Inspired by a true story, it took seven years to research, write and craft along with plenty of interaction with her editors from Allen and Unwin.
Parkyn does not have the most traditional background for writing novels, with a PHD in biological sciences and a career as a freshwater ecologist.
But she developed her passion when she first started to write short stories as a nine-year-old.
“I’ve wanted to write, ever since I was a little kid,” Parkyn said.
“Science is also creative, but it’s a very structured way of writing.”
While working as a scientist, she took the leap and started writing creatively on a different story.
It was her move from Christchurch, New Zealand, to Tasmania several years ago that freed her up to try different courses and start writing more.
“When you move to a new place, you’re really exploring everything about it, you’re reading lots about the area and that’s when I came across the story of these explorers who came to lower South Eastern Tasmania,” she said.

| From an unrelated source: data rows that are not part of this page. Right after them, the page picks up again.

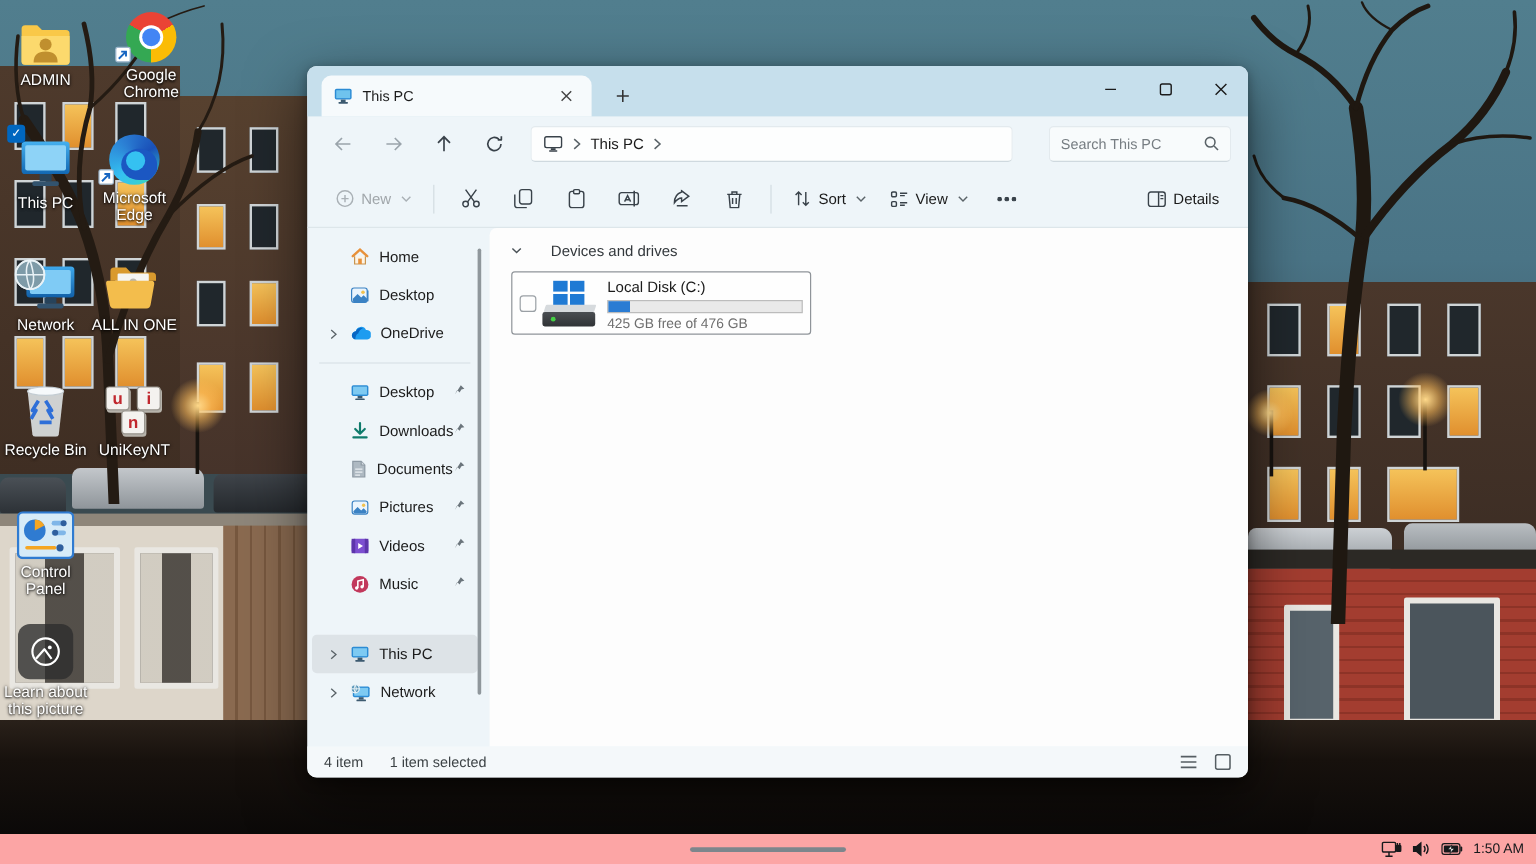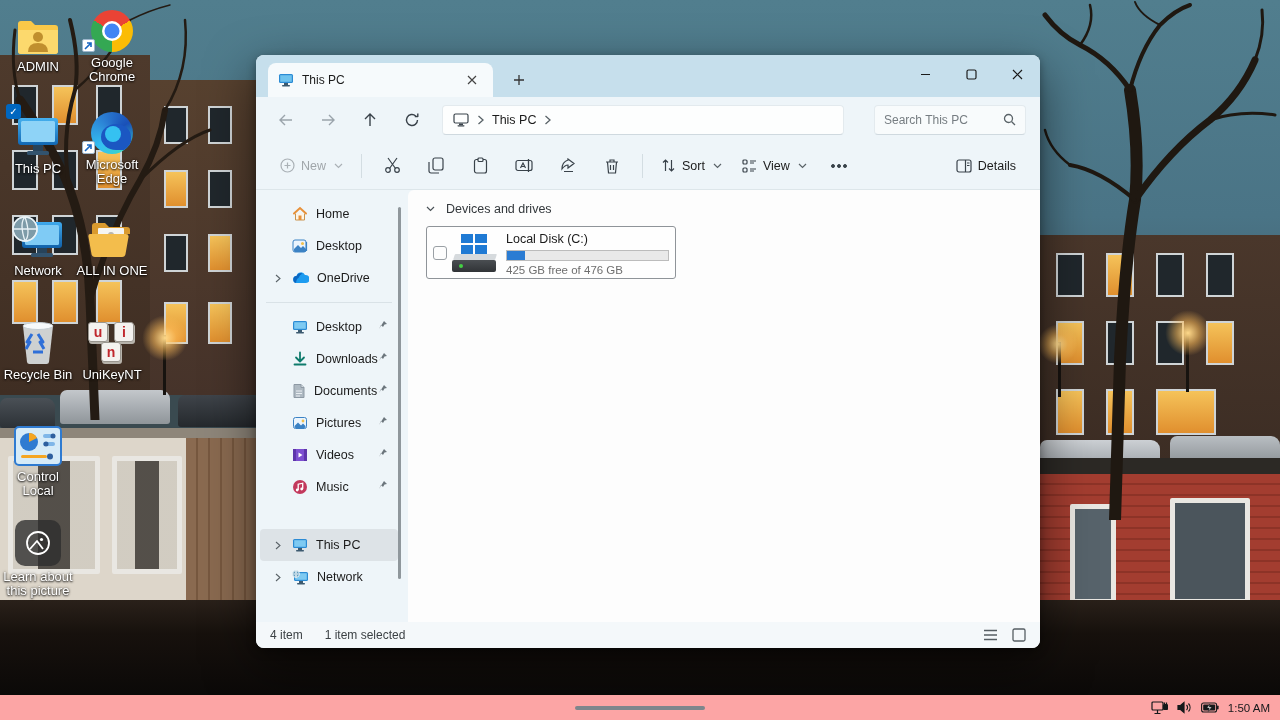--- a/index.html
+++ b/index.html
@@ -218,7 +218,7 @@
   <div class="lbl">ADMIN</div>
 </div>
 
-<div class="dicon" style="left:74px;top:6px;">
+<div class="dicon" style="left:88px;top:6px;">
   <div class="art">
     <div style="width:42px;height:42px;border-radius:50%;background:conic-gradient(from -60deg,#ea4335 0 120deg,#fbbc05 120deg 240deg,#34a853 240deg 360deg);position:relative;">
       <div style="position:absolute;left:50%;top:50%;transform:translate(-50%,-50%);width:20px;height:20px;border-radius:50%;background:#fff;"></div>

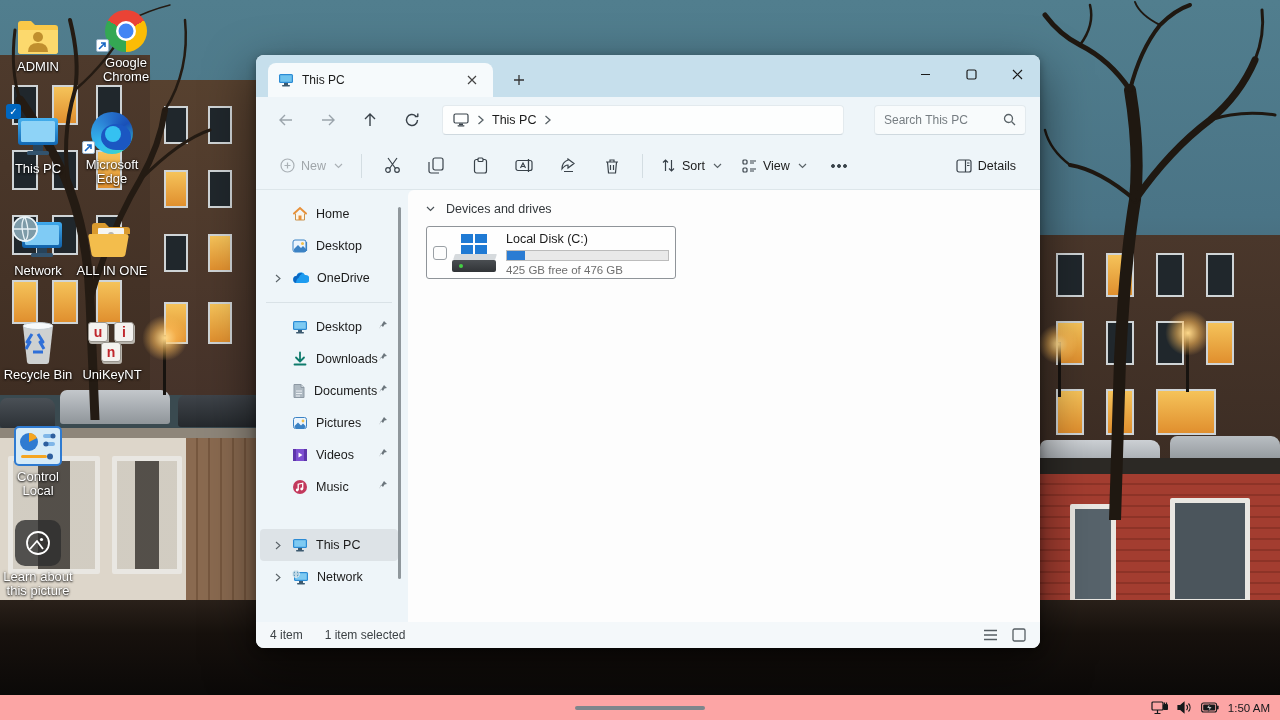--- a/index.html
+++ b/index.html
@@ -75,7 +75,7 @@
   #sb-scroll { position:absolute; left:142px; top:152px; width:3px; height:372px; background:#8f979c; border-radius:2px; }
 
   #content { position:absolute; left:152px; top:135px; right:0; bottom:26px; background:#fdfdfd; border-radius:6px 0 0 0; padding:12px 0 0 18px; }
-  #sect-hdr { display:flex; align-items:center; gap:11px; font-size:12.5px; color:#33383c; }
+  #sect-hdr { display:flex; align-items:center; gap:24px; font-size:12.5px; color:#33383c; }
   #drive-tile { margin-top:10px; width:250px; height:53px; border:1px solid #8f9499; border-radius:3px; background:#fefefe;
     display:flex; align-items:center; padding:0 6px; position:relative; }
   #drive-check { width:14px; height:14px; border:1px solid #9aa0a5; border-radius:3px; background:#fdfdfd; margin-right:5px; }

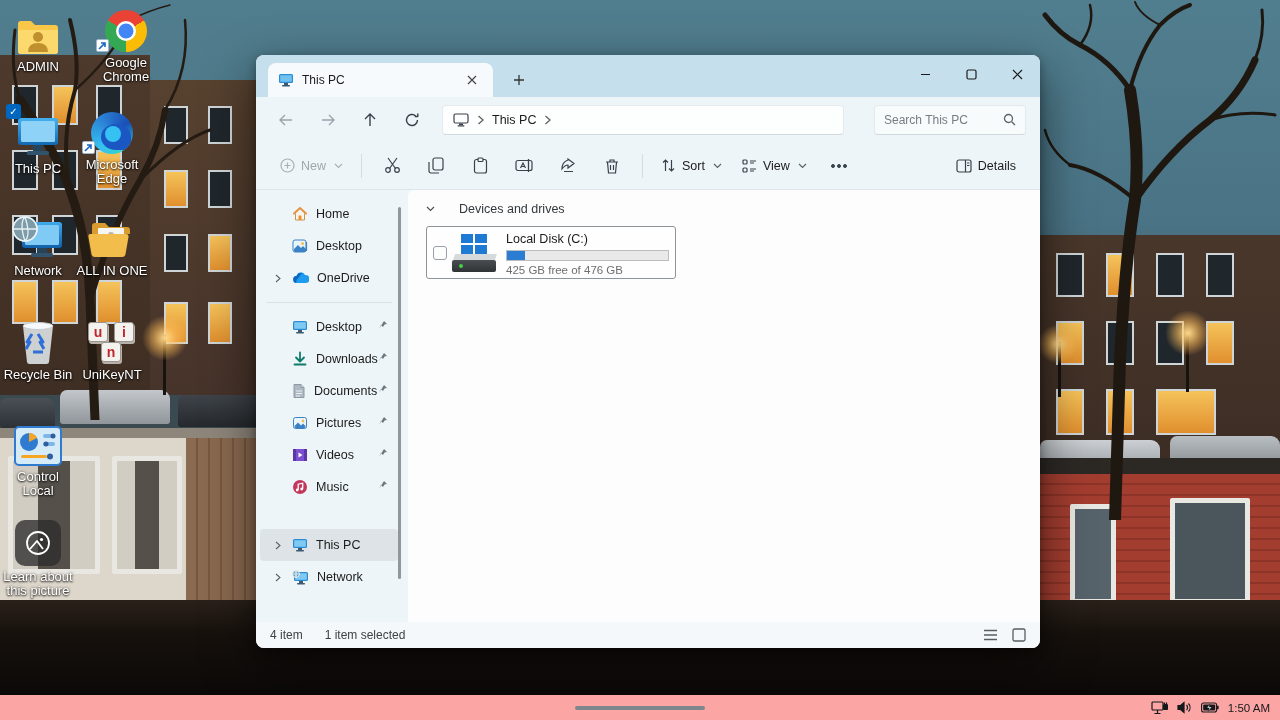--- a/index.html
+++ b/index.html
@@ -337,7 +337,7 @@
         <circle cx="36" cy="30.5" r="3" fill="#2f5f9e"></circle>
       </svg>
   </div>
-  <div class="lbl">Control Local</div>
+  <div class="lbl">Control Panel</div>
 </div>
 
 <div class="dicon" style="left:0;top:520px;">

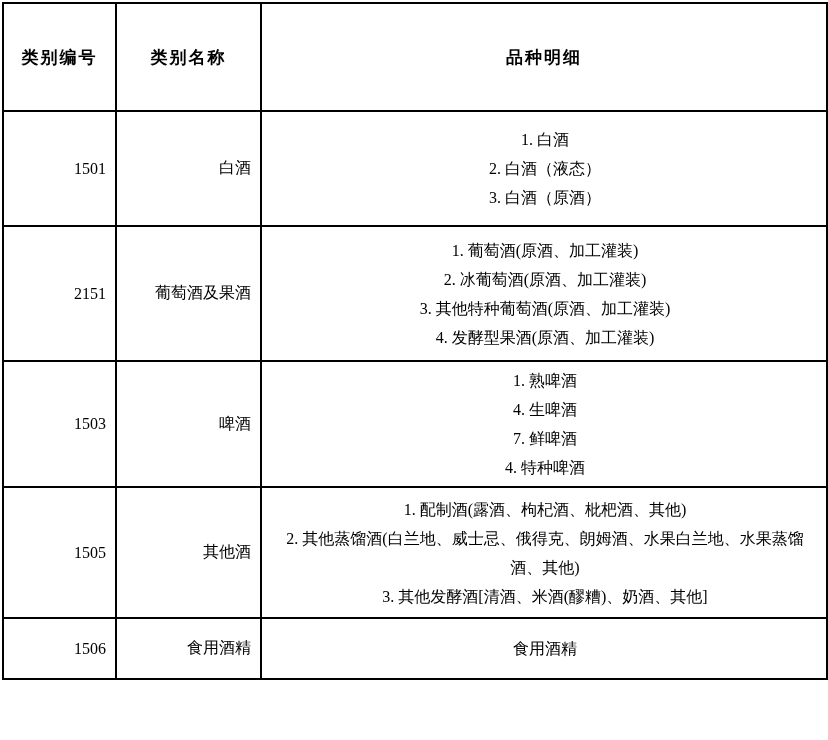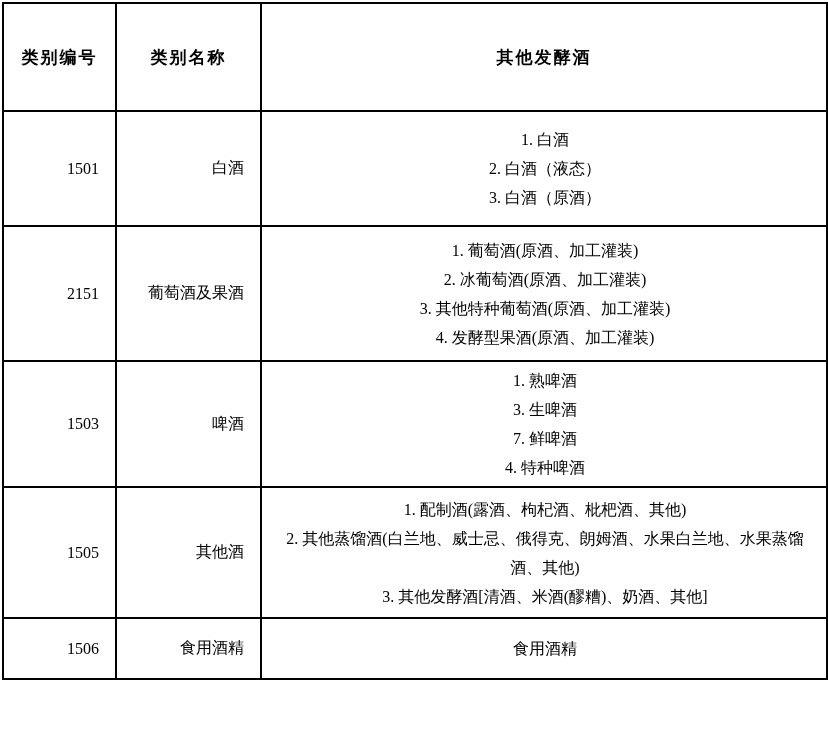--- a/index.html
+++ b/index.html
@@ -22,7 +22,7 @@
   .cat-table td, .cat-table th {
     border: 2px solid #000000;
     vertical-align: middle;
-    padding: 16px;
+    padding: 9px;
     overflow: hidden;
   }
   .cat-table th {

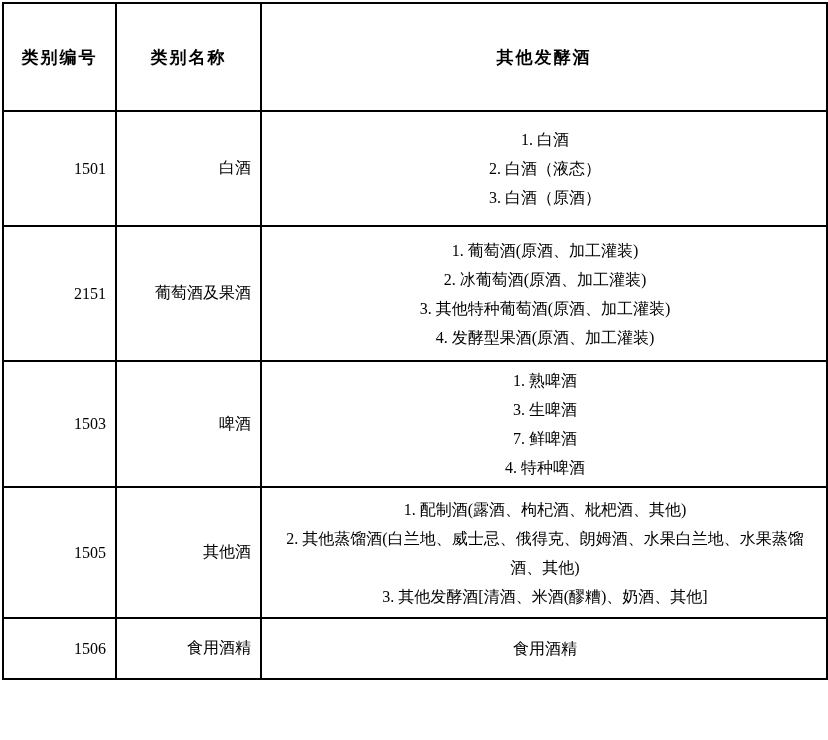--- a/index.html
+++ b/index.html
@@ -63,7 +63,7 @@
     <tr class="row-header">
       <th>类别编号</th>
       <th>类别名称</th>
-      <th>其他发酵酒</th>
+      <th>品种明细</th>
     </tr>
   </thead>
   <tbody>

Parkyn found different pieces of the explorers’ lives were scattered throughout Tasmania, on plaques and in pages, detailing their quotes and love of ecology.
The French scientists and Australian Aboriginals appeared to have a mutually curious relationship because they were not seeking to colonise, she said.
“Then I discovered there was a woman, dressed a man who was on the ship,” she said.
Fortunately Parkyn could explore the journey and snippets of her life through journal entries and historical accounts.
The back story was largely invented, but Parkyn also weaved in facts and information she knew about the time.
“You’re changing the accounts of males’ expeditions to what her view point might have been and how she could reasonably see it as a steward,” Parkyn said.
“One of the things I quite liked about the book was how it was a journey of scientific enlightenment and discovery, but I had a character who I also wanted to take on a journey of realising she had her own power over herself and self-awareness.
“When she does interact with them, she is seeing them from outside, from a non-scientist point of view.
“The thing I want to share about science in this is the value of curiosity, wonder and discovery and finding something unknown. You don’t have to be trained in science to have that.”
She hoped readers would discover something new about themselves, others or about the world.
- Stephanie Parkyn will launch her novel 'Into the World' at Petrarch's Bookshop on December 1 at 6pm. She will be in conversation with Dr Shirley Patton.